トランプ米大統領はNAFTA(北米自由貿易協定)脱退の可能性を大統領就任後改めて表明しており、8月にも米国、カナダ、メキシコの間でNAFTA再交渉が開始されるといわれています。

 

トランプ米大統領がNAFTA再交渉を狙う背景として、米国の製造業の空洞化が挙げられます。NAFTA締結(米国との貿易の自由化)による関税のメリット、米国への地理的な優位性、メキシコの生産年齢人口の厚さなどを背景とした安価な労働力提供などから、メキシコに生産拠点を作る動きが進みました。

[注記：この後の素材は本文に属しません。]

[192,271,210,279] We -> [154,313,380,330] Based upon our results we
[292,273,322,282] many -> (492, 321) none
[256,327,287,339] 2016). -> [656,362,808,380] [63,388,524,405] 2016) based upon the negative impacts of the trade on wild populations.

日本企業も自動車メーカーを始め、メキシコに進出しました。その結果、NAFTAの発効された1994年1月を起点にすると、米国の製造業の雇用者数は約440万人減少しています。

 

NAFTAの発展そのものが米国製造業の雇用者の減少の主因であるのか議論の分かれるところですが、雇用を増やすという主張は米国民からの支持を得られやすく、トランプ米大統領も雇用増加を掲げてNAFTA再交渉をする見込みです。

 

<雇用の喪失と貿易赤字>

米国の製造業の雇用減少を貿易赤字という観点で見ると、中国による財(モノ)の貿易赤字が米国の貿易赤字全体の約半分を占めており、中国に米国製造業の雇用喪失の一端があるという見方もできます。

 

他方、米国製造業で最も想像しやすい自動車関連品目に絞って国別に貿易赤字をみると、メキシコが37%でトップです。ただし、米国の財(モノ)の貿易赤字全体に占める自動車関連品目の割合は27%にとどまっており、メキシコの自動車関連品目が米国の貿易赤字全体に占める割合はそれほど大きなものではないことがわかります。また、メキシコに工場を作り、生産を行う米国自動車メーカーもあり、これらの企業は安価な労働力から利益を獲得しているとも言えます。そのため、メキシコは米国企業や米国株式市場を支える要因となっており、メキシコに対する批判の一部はどちらかといえばイメージが先行したものと考えられます。